Admittedly, there’s some “strange bedfellows” irony here. A little know fact is that Capital One and this union privilege program funds a significant amount of many union’s organizing and other programs, as well as the AFL-CIO. I’ve had a card that I got through SEIU some 40 years ago, even before Capital One acquired the program. I’m fighting them right now over a late charge and interest assessment after they sent my bill to the wrong address.

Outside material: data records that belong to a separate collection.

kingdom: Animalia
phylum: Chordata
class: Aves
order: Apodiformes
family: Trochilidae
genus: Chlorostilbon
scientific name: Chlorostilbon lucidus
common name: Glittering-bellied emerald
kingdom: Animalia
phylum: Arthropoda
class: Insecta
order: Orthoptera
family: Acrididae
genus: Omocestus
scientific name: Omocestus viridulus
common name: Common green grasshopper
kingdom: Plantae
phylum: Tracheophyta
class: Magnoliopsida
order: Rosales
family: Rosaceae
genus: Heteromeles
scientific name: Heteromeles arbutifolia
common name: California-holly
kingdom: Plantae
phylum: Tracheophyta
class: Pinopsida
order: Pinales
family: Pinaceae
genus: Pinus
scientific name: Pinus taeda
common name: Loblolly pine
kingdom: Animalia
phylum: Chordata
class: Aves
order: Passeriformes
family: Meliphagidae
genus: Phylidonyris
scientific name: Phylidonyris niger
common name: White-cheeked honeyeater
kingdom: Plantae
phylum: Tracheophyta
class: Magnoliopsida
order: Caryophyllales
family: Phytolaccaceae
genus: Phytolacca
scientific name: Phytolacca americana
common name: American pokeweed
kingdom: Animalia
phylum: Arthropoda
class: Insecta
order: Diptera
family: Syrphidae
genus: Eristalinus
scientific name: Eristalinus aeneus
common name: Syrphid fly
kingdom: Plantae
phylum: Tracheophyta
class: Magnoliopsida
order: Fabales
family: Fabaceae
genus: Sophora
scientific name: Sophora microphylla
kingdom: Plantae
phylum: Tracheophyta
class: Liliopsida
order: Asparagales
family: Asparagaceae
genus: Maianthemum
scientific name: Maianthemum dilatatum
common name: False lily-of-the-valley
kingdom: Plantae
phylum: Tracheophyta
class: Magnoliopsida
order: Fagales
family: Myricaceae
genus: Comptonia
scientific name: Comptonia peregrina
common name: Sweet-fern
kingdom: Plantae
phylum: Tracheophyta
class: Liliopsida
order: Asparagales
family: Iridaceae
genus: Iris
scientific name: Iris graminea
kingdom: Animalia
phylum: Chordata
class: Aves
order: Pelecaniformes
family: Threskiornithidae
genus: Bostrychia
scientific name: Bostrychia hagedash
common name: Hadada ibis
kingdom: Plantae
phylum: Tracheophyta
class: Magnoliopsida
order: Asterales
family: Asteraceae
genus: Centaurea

There are a lot of things that could be said and written about these partnerships between unions and various corporations, including banks, by channeling old school arguments about the marriage of labor and capital. But the natural consequence of making that argument would be that it would modulate labor’s opposition to lowering rates, which is exactly opposite of what is happening here with Sean O’Brien and the Teamsters, who are in fact advocating for a cap that would lower their percentages of the payments they receive from their members’ purchases. The simple fact is that the Teamsters might make less than half of what they make now, which is hardly a gamechanger for them.
And, then there’s the fact, that I share. Union members are going to get credit cards, if they can qualify, just as I did. Even fighting a wrong charge, I’m happier knowing that, win or lose, having the card with Capital One means unions are at least getting a taste of these predatory rates and spending them to protect workers and organize new workplaces. If I had the card with someone else, unions would be the poorer.
Why would I want that? I definitely want a 10% cap for all my members and everyone else, regardless of the Journal’s attempt to confuse and distort the issue. Even this late in the game, it would be nice to stop usury.